“Oh no.”
Andrew Johns summed it up succinctly in Channel Nine commentary on Saturday night when the whistle indicated the NRL Bunker wanted another look at the lead-up to Sunia Turuva’s try in the corner of Accor Stadium.
The resulting call by senior Bunker official Chris Butler to deny the try ultimately didn’t impact Penrith’s progress past Cronulla into a fifth-straight grand final.
But it has resulted in Ivan Cleary facing sanction following his stinging critique, all eyes on the occupant of the NRL’s Eveleigh command centre for Sunday’s decider, and the game in general wondering exactly what an obstruction looks like in 2024.
By the book: The decision and the rule
The NRL’s head of football Graham Annesley will pore over additional angles of Butler’s decision before his regular Monday media briefing, but an admission that the obstruction call was wrong wouldn’t surprise.
Not when commentators across the board including Johns, Cooper Cronk, Phil Gould, Corey Parker, Brad Fittler, Michael Ennis and Greg Alexander were unanimous in declaring it a fair four-pointer.
Cleary described it as a “terrible decision that gives me a lot of anxiety around next week”.
The coach’s hope that Butler isn’t appointed to the grand final is where his criticism crossed the line and has the NRL weighing up a punishment.
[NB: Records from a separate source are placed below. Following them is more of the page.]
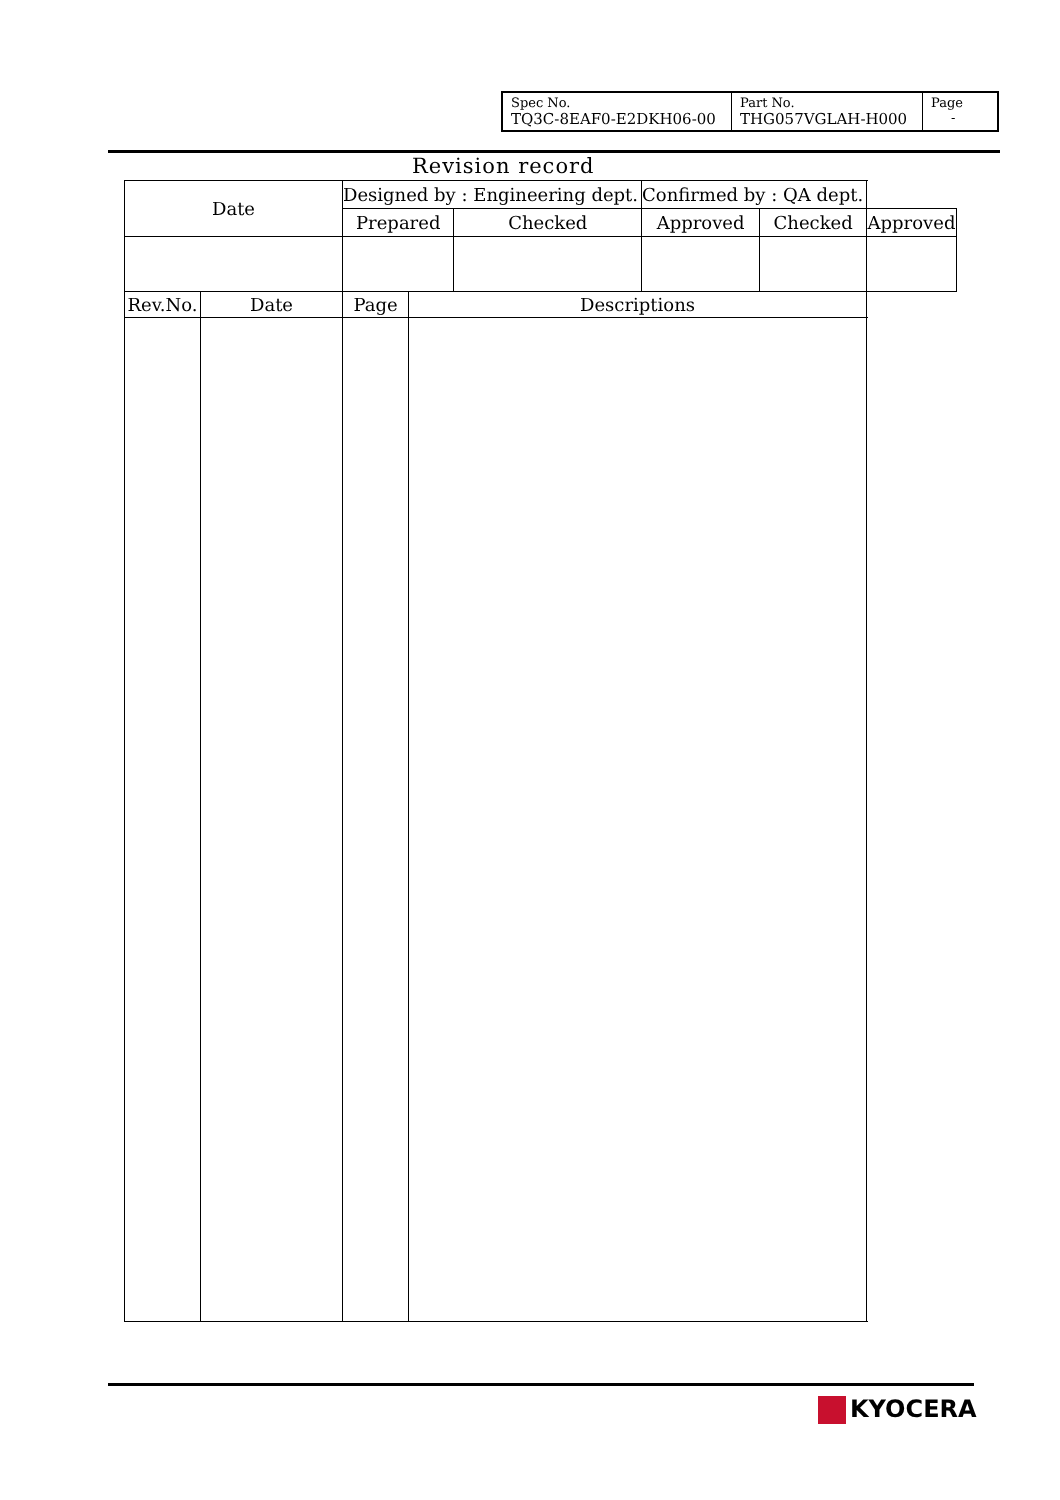| Spec No. TQ3C-8EAF0-E2DKH06-00 | Part No. THG057VGLAH-H000 | Page - |
Revision record
| Date | | Designed by : Engineering dept. | | | Confirmed by : QA dept. | | |
| | | Prepared | | Checked | Approved | Checked | Approved |
| Rev.No. | Date | Page | Descriptions | | | | |
KYOCERA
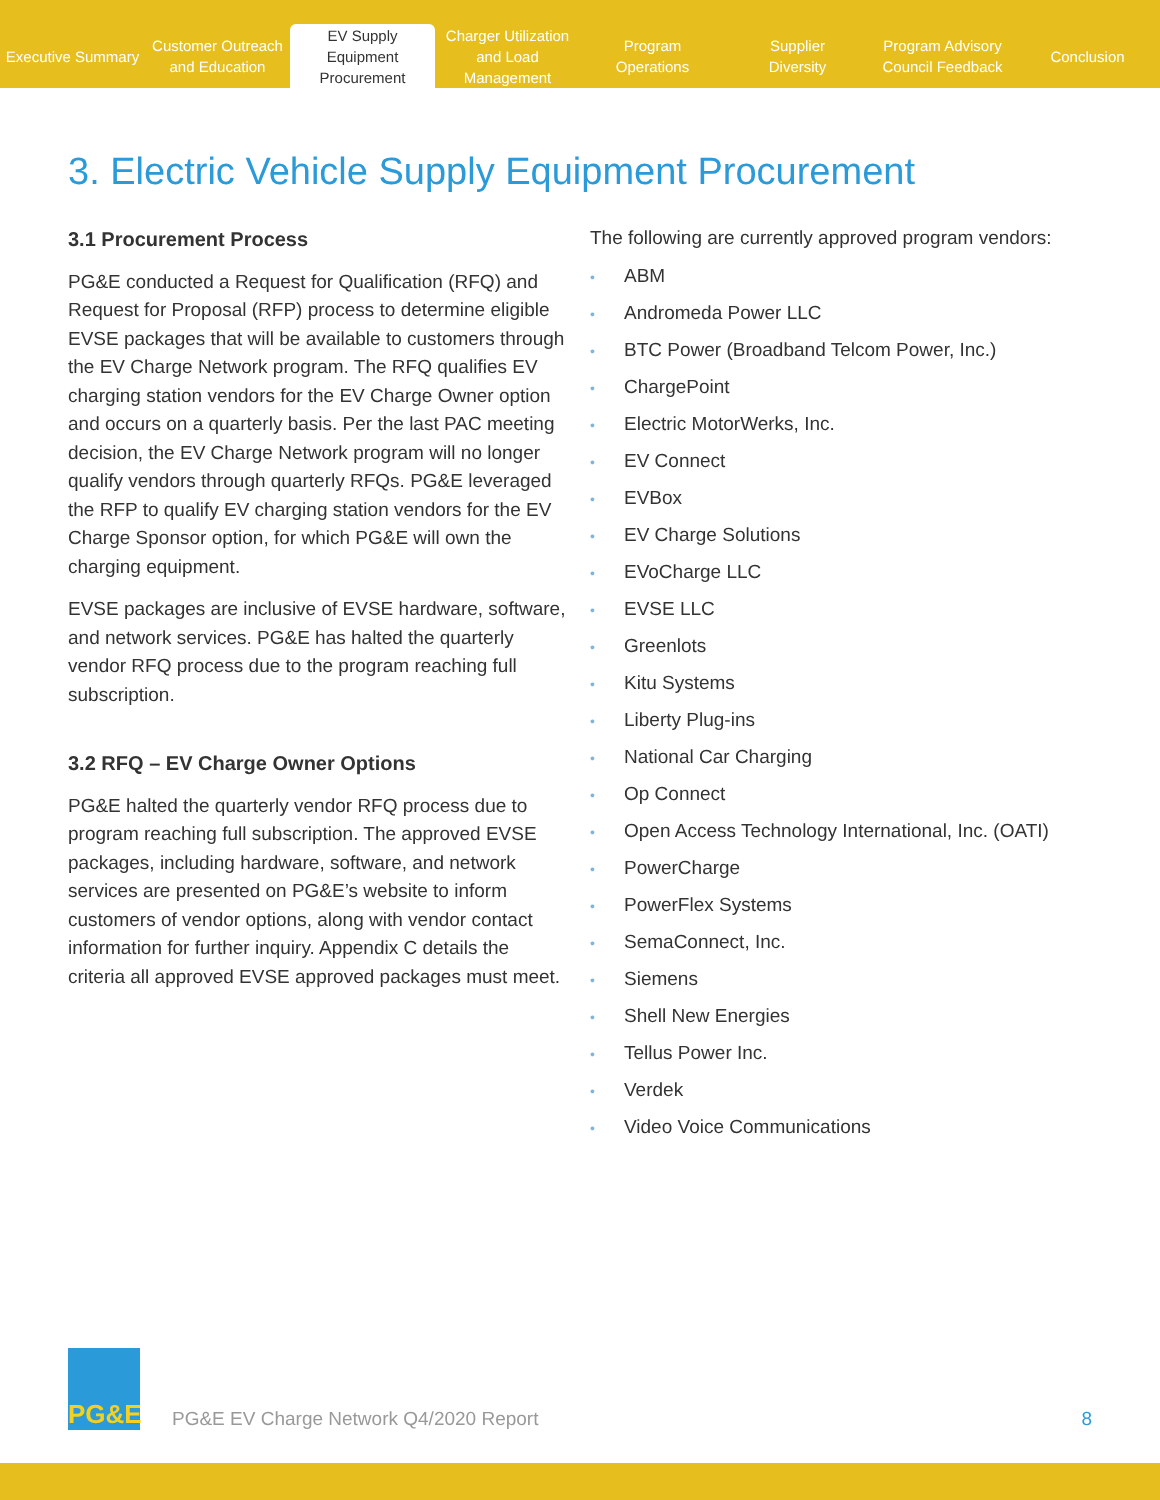Executive Summary
Customer Outreach
and Education
EV Supply Equipment
Procurement
Charger Utilization
and Load Management
Program
Operations
Supplier
Diversity
Program Advisory
Council Feedback
Conclusion
3. Electric Vehicle Supply Equipment Procurement
3.1 Procurement Process
PG&E conducted a Request for Qualification (RFQ) and Request for Proposal (RFP) process to determine eligible EVSE packages that will be available to customers through the EV Charge Network program. The RFQ qualifies EV charging station vendors for the EV Charge Owner option and occurs on a quarterly basis. Per the last PAC meeting decision, the EV Charge Network program will no longer qualify vendors through quarterly RFQs. PG&E leveraged the RFP to qualify EV charging station vendors for the EV Charge Sponsor option, for which PG&E will own the charging equipment.
EVSE packages are inclusive of EVSE hardware, software, and network services. PG&E has halted the quarterly vendor RFQ process due to the program reaching full subscription.
3.2 RFQ – EV Charge Owner Options
PG&E halted the quarterly vendor RFQ process due to program reaching full subscription. The approved EVSE packages, including hardware, software, and network services are presented on PG&E’s website to inform customers of vendor options, along with vendor contact information for further inquiry. Appendix C details the criteria all approved EVSE approved packages must meet.
The following are currently approved program vendors:
• ABM
• Andromeda Power LLC
• BTC Power (Broadband Telcom Power, Inc.)
• ChargePoint
• Electric MotorWerks, Inc.
• EV Connect
• EVBox
• EV Charge Solutions
• EVoCharge LLC
• EVSE LLC
• Greenlots
• Kitu Systems
• Liberty Plug-ins
• National Car Charging
• Op Connect
• Open Access Technology International, Inc. (OATI)
• PowerCharge
• PowerFlex Systems
• SemaConnect, Inc.
• Siemens
• Shell New Energies
• Tellus Power Inc.
• Verdek
• Video Voice Communications
PG&E
PG&E EV Charge Network Q4/2020 Report
8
But there’s little to argue with regarding Cleary’s take on the actual decision.
For several years now, any hint of a decoy-runner making contact with a defender’s outside shoulder has been game over – automatic obstruction and as black and white as an interpretation gets.
“‘Block’ or ‘flat’ runner[s] (who do not receive the ball) must not run at (chest or outside shoulder of) defender[s] and initiate contact” is the exact wording in the NRL rule book.
The same goes if a decoy runner initiates contact with the defender, though this is down to interpretation.
“The referee or review officials can determine the significance of contact initiated by the ‘Block’ or ‘flat’ runner[s] (who do not receive the ball) in impeding a defender’s involvement in a try-scoring play.”
Front-on replays of the 57th-minute play show Jarome Luai going to the line with decoy runner Luke Garner and Cronulla’s Siosifa Talakai lining up in defence.
The broadcaster’s camera angle is not directly behind the play, but using the broken line marking (positioned 20 metres in from the sideline) as a reference shows Garner positioning himself inside Talakai to begin his decoy run.
As the play continues, Garner’s trajectory doesn’t change when Luai passes the ball behind him to centre Paul Alamoti.
And when Talakai and Garner collide, Cleary and the experts are all in agreement.
“Talakai plays for the man … he instigates [contact] trying to get a penalty,” Johns says.
Cronk adds in Fox Sports commentary: “I think Talakai makes a bad decision, I think he goes for a short-cut here… He plays for the obstruction.”
Talakai braces for contact, makes it with his left, inside shoulder and throws his hands into the air as he’s falling to the ground – already looking for the referee’s intervention.
Per the Bunker audio, Butler obliges. “[Garner] runs at the outside shoulder of Sifa Talakai. Takes him out of the play. Denies him any opportunity to defend, which is an obstruction.”
The context to Cleary’s comments
Well, it’s the biggest week of the rugby league calendar, and Penrith are chasing a slice of history. No side has won four premierships in a row since St George on their record 11-title run before the salary cap was a thing.
Ivan Cleary tried the whole finals mind games through the media once before, and vowed never to do so again after Wayne Bennett took him to school in 2021.
Cleary told Penrith staff before walking into his post-game press conference that he was ready to have a crack over the obstruction call. And there is a theory his take-down also takes the focus off son Nathan’s suspect shoulder to start grand final week.
Fact is, it does. But Ivan Cleary, who was once an NRL referees consultant when between coaching jobs, also doesn’t whinge about officiating for fun.
A minute after holding court on Butler’s decision, he had the chance to double down when asked about Talakai’s late shot on Luai earlier in the match.
Cronk and Johns both argued it warranted a sin bin. Cleary didn’t pile into the same theory despite Luai being levelled and Melbourne hammering his playmakers in the 2020 decider.
Instead, he referenced Wayne Bennett’s withering call to “get rid of the Bunker” when an obstruction call went against the Dolphins as their season ended three weeks ago.
Bennett’s comments garnered wide support at the time, and even then, an extensive review of the Bunker and officiating was already in the NRL’s off-season plans.
A smaller pool of referees using better review technology has been touted to ensure greater consistency from match to match.
Sorting out the obstruction rule and how it’s interpreted is surely next on the agenda.